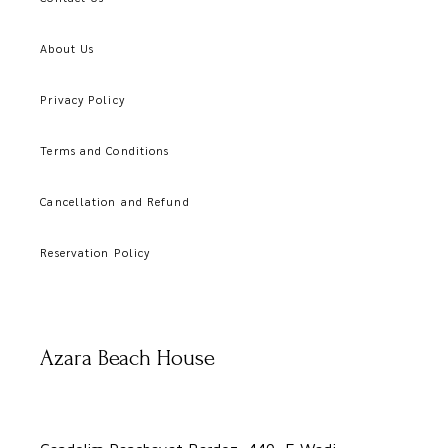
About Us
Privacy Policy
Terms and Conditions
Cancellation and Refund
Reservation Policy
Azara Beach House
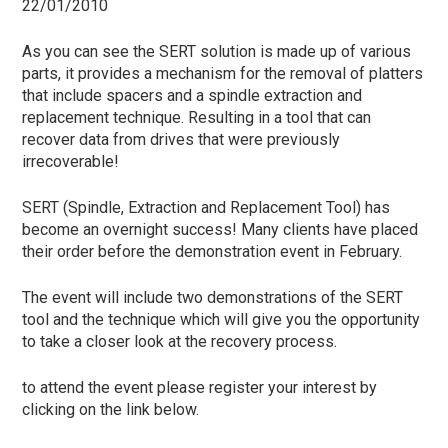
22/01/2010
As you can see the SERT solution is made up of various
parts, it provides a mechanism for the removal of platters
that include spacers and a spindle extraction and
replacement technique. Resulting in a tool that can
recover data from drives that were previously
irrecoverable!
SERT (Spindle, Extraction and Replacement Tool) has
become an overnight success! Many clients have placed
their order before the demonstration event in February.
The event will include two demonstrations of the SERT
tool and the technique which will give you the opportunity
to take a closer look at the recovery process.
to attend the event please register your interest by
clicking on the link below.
******
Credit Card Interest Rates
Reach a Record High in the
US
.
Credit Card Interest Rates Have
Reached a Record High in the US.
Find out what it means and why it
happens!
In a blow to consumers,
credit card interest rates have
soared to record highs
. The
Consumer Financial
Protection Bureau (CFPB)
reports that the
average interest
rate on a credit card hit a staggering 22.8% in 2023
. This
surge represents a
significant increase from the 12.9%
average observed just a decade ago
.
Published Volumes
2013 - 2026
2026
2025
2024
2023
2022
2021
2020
******
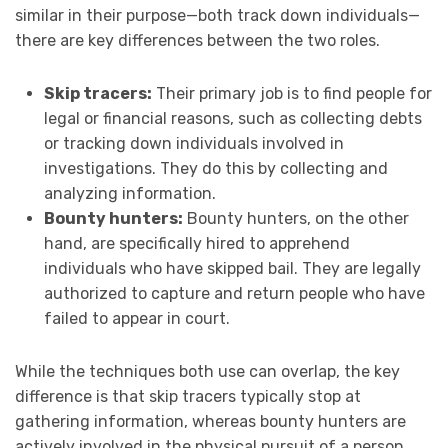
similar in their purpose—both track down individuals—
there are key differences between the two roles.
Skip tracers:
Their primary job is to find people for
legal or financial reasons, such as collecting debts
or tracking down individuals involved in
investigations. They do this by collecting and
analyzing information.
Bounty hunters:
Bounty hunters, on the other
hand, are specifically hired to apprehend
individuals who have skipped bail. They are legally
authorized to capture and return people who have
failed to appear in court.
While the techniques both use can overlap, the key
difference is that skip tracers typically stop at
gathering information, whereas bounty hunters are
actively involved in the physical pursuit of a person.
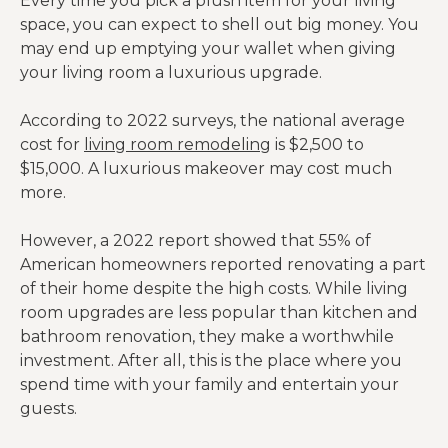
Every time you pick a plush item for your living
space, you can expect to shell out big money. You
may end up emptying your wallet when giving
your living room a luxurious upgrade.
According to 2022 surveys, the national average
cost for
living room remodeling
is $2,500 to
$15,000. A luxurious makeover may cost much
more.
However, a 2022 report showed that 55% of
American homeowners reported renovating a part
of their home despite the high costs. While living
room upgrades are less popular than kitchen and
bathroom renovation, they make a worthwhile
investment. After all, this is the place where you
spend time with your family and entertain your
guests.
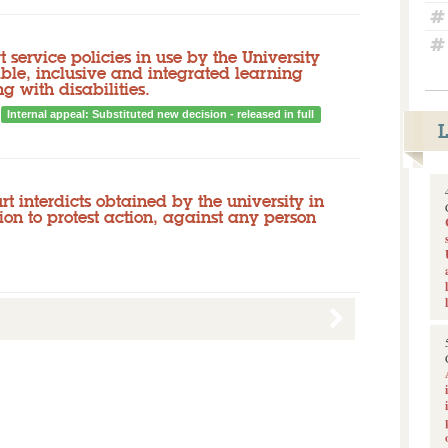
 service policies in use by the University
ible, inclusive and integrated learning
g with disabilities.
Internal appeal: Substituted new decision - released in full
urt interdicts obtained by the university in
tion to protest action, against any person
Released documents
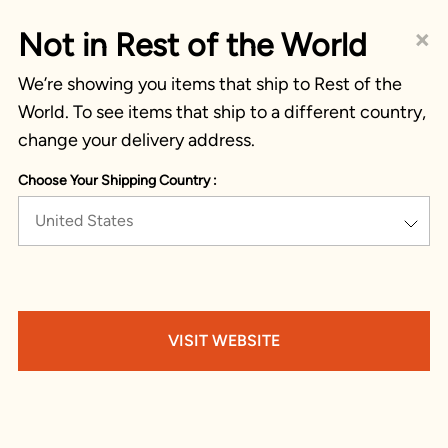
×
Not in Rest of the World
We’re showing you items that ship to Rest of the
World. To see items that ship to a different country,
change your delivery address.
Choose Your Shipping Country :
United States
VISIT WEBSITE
******
- [Exercise goal]
Which lines in the records above hold the string "collecting"? Copy each of them.

- [Answer below]
legal or financial reasons, such as collecting debts
investigations. They do this by collecting and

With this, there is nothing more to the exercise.